One could call the approach taken in this book a qualitative theory of linear PDEs and that is what the more theoretically inclined students can gain from it. A similar approach to nonlinear PDEs is the basis for a rapidly emerging qualitiative theory of nonlinear PDEs that is currently having a great impact on many fields of modern science. Fourier series (seperation of variables) are absent in this volume and this was done on purpose. The philosophy is that Fourier series give different insight into boundary value problems and should be taught seperately. Fourier series and numerical methods of PDEs are also treated in the courses mentioned above, but appear in the sequel to this volume.
This book is designed for students who will eventually be solving partial differential equations (PDEs) numerically. The aim is to teach them enough appreciation for the properties of the solutions to be able to judge with confidence, whether their numerical solutions make sense and how to interpret them. The examples, applications and exercises included in this book should give students a good intuition for the distinct qualities of waves, heat diffusion and fields.

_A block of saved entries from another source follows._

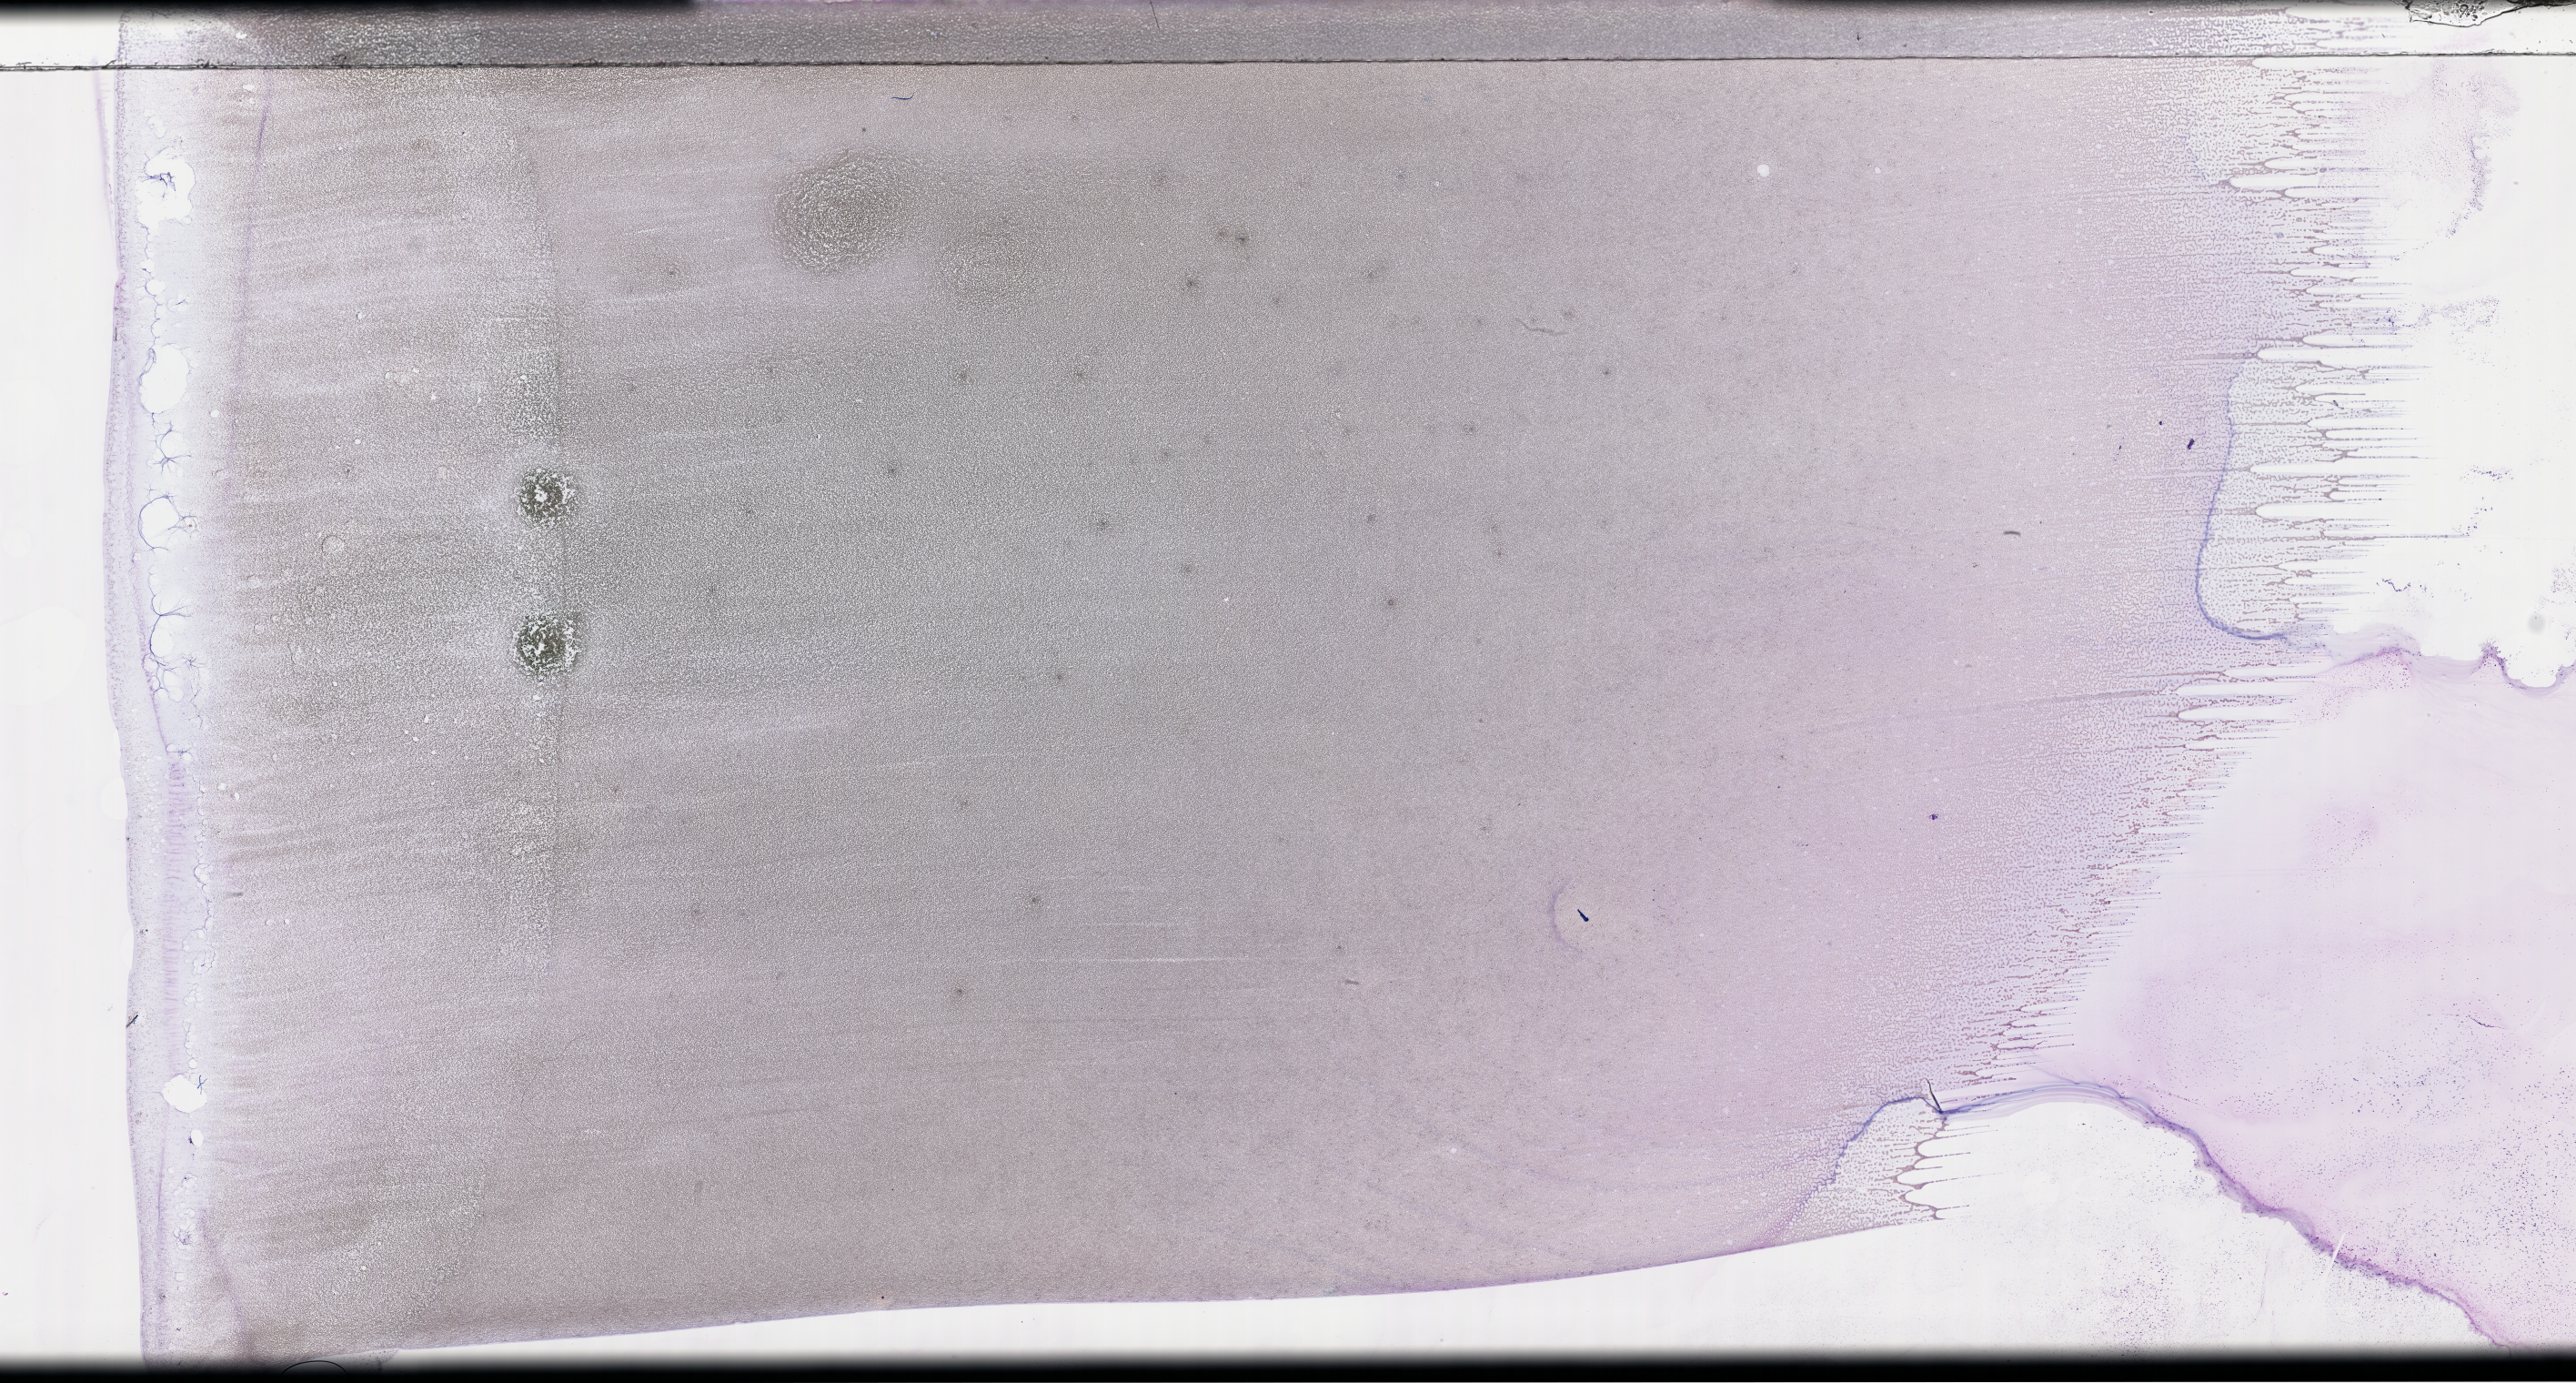
Whole-slide image of a whole blood smear, Wright–Giemsa stain — a low-resolution overview of the entire scanned area, about 45.7 x 24.5 mm. Smear from an EDTA sample. Specimen time point: collected on treatment. Patient: female.
Patient diagnosis: Plasma Cell Myeloma.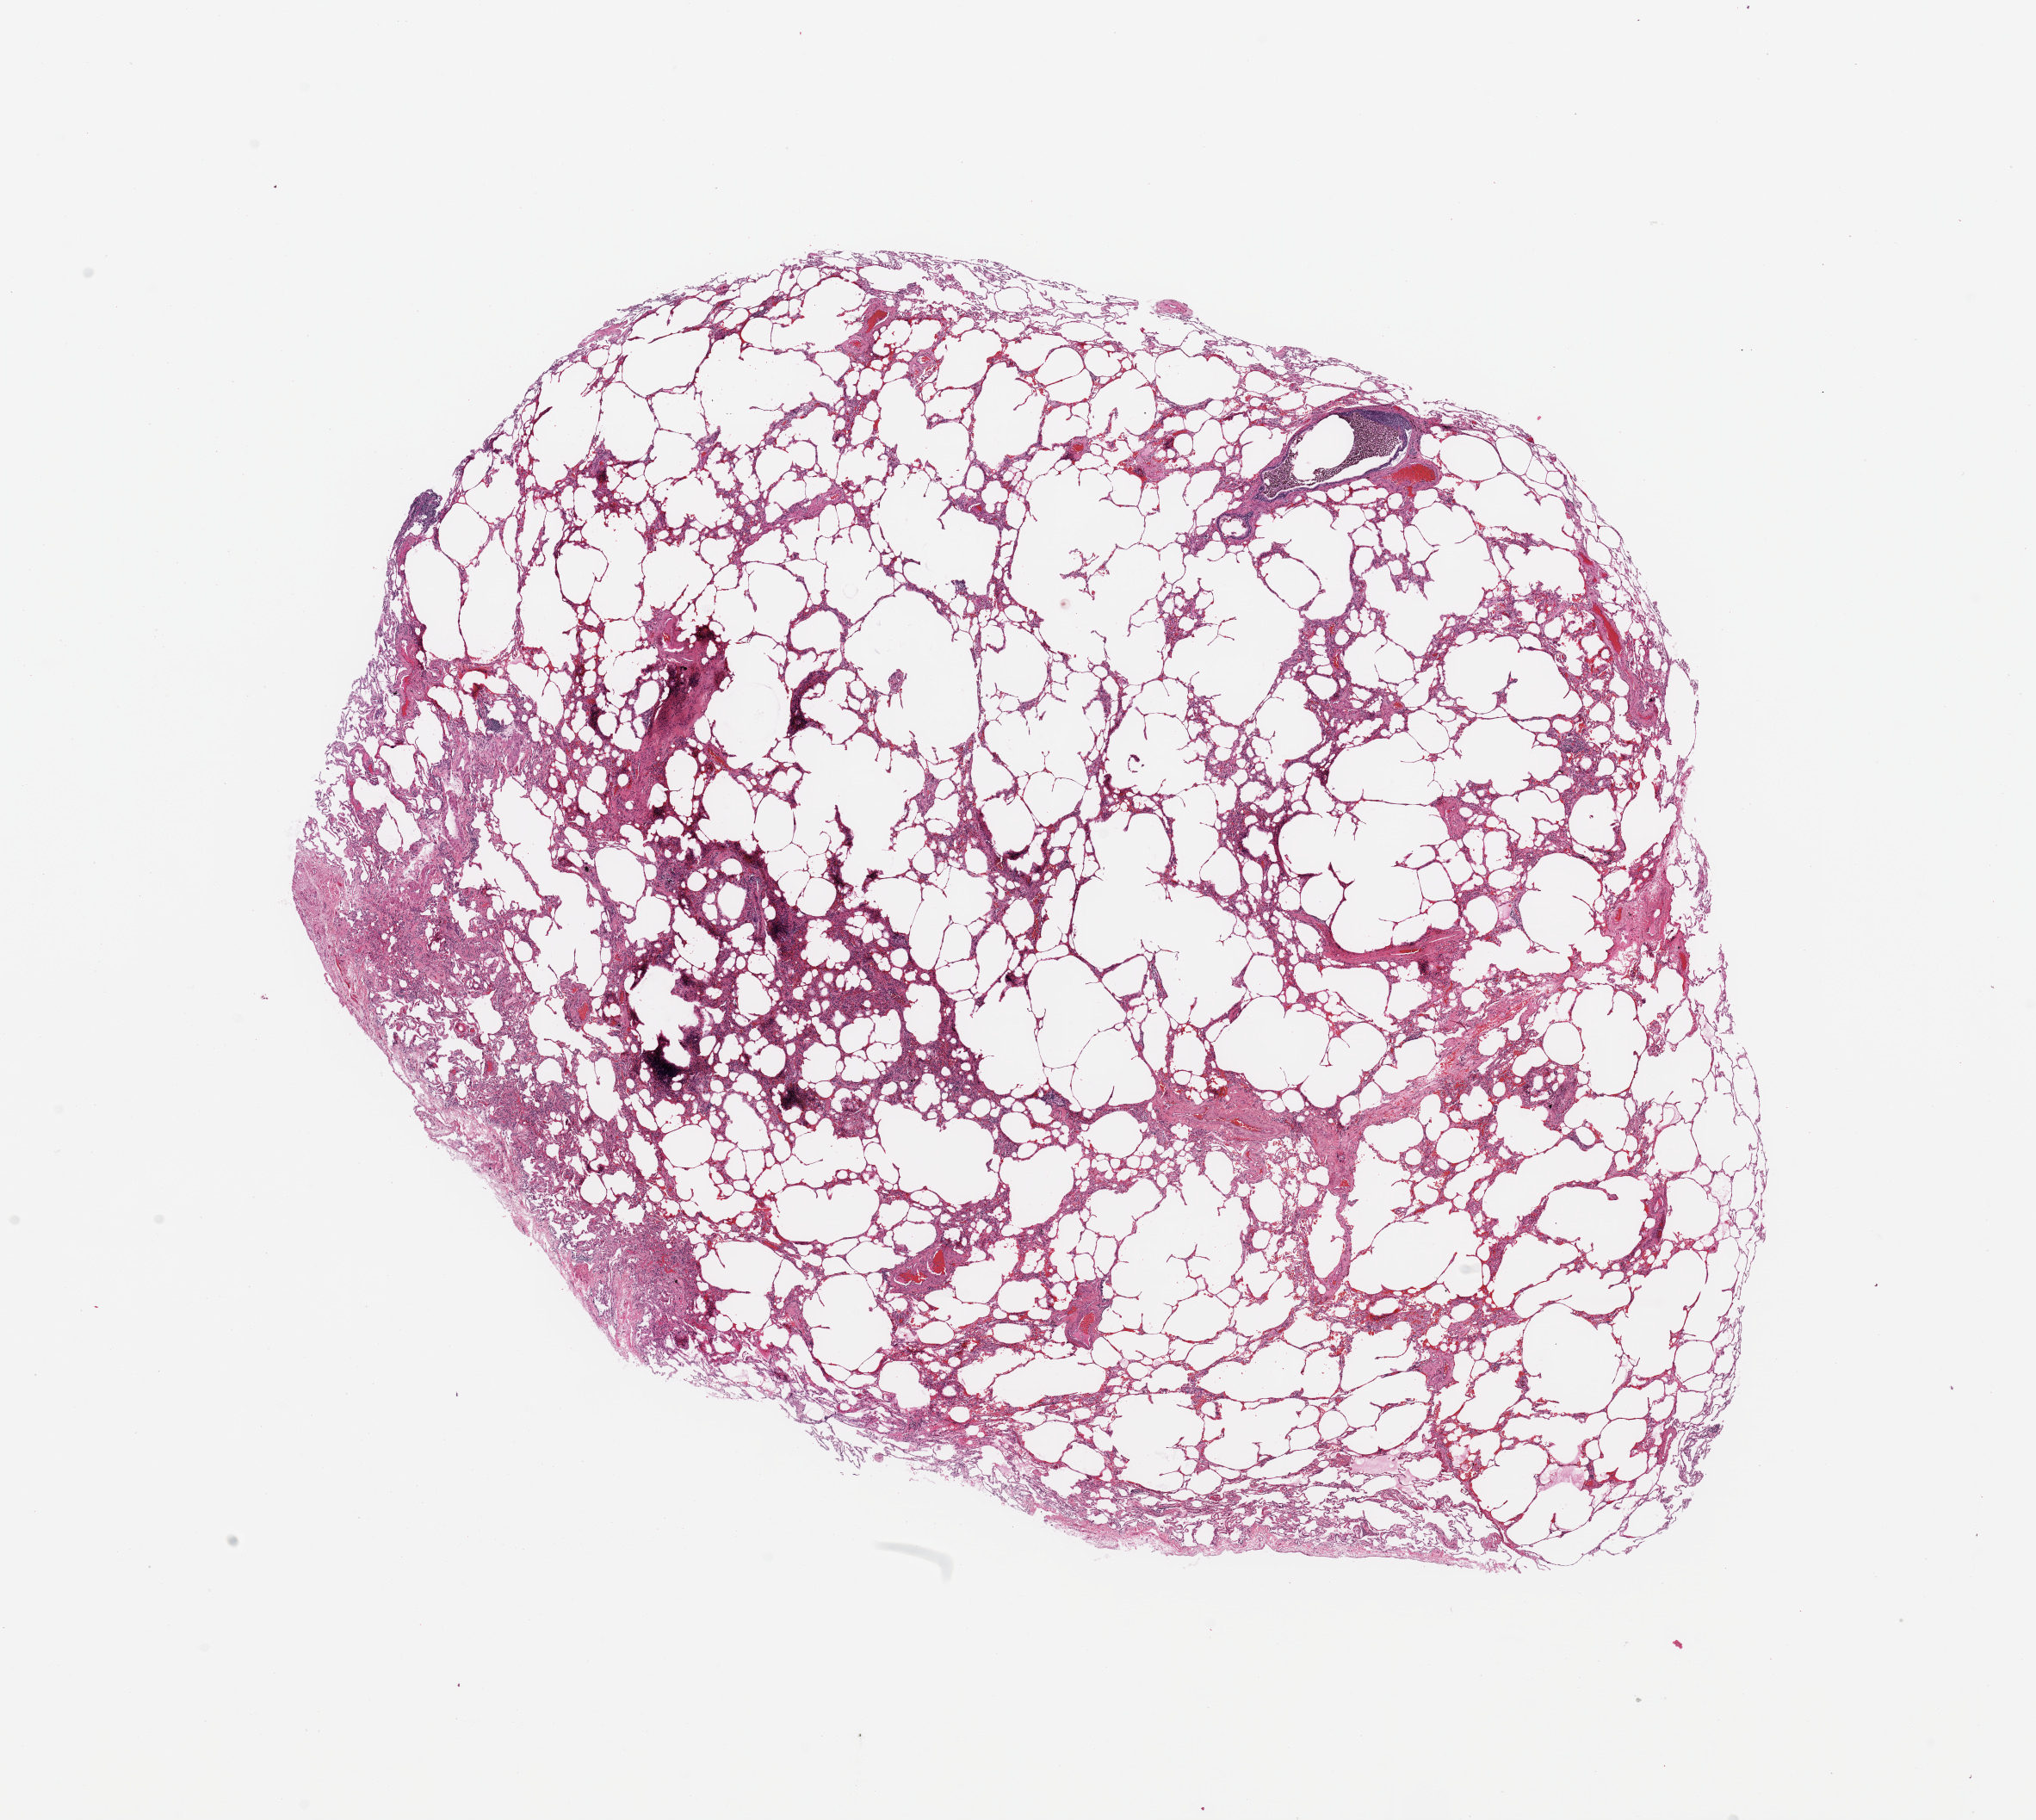
Digitized H&E tissue section (whole slide), whole scanned area (about 18.7 x 16.7 mm) shown as a low-resolution overview. Lung, normal (non-tumour) tissue. Patient: male, age 76 years.
• this section: normal (non-tumour) tissue from the same patient
• patient diagnosis: Adenocarcinoma, NOS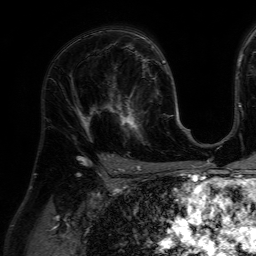
Breast MRI (dynamic contrast-enhanced), one axial slice; slice 40 of 64 in the series (ordered by position); cropped to one breast; dynamic contrast-enhanced series, time point 2 of 7 at this slice position (early post-contrast); 1.5 T; TE 4.6 ms, TR 7.2 ms; 2.5 mm slice thickness; 256 × 256 image matrix. Female patient.
Annotated regions visible in this slice (semi-automatic segmentation, software-assisted and operator-edited):
- enhancing-tissue mask used for the functional tumour volume (all voxels passing the contrast-enhancement thresholds inside the analysis volume; usually the tumour): bounding box [x1, y1, x2, y2] px = [111, 84, 159, 144]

The point of view presented in the book was not developed by the author. It originated with David Hilbert in Gottingen, at the turn of the last century, and the author learned it from his fellow graduate students at the Courant Institute in New York, in the late seventies. They introduced him to a wonderful book: Techniques in Partial Differential Equations, by C. R. Chester, that has unfortunately been out of print for many years. The other book the author owes much to is: Fourier Series and Integrals, by H. P. McKean and H. Dym. The contribution that the author wants to make to the material presented in these books, is to show how simple and elegant linear PDE theory is, if one just approaches it in the right way.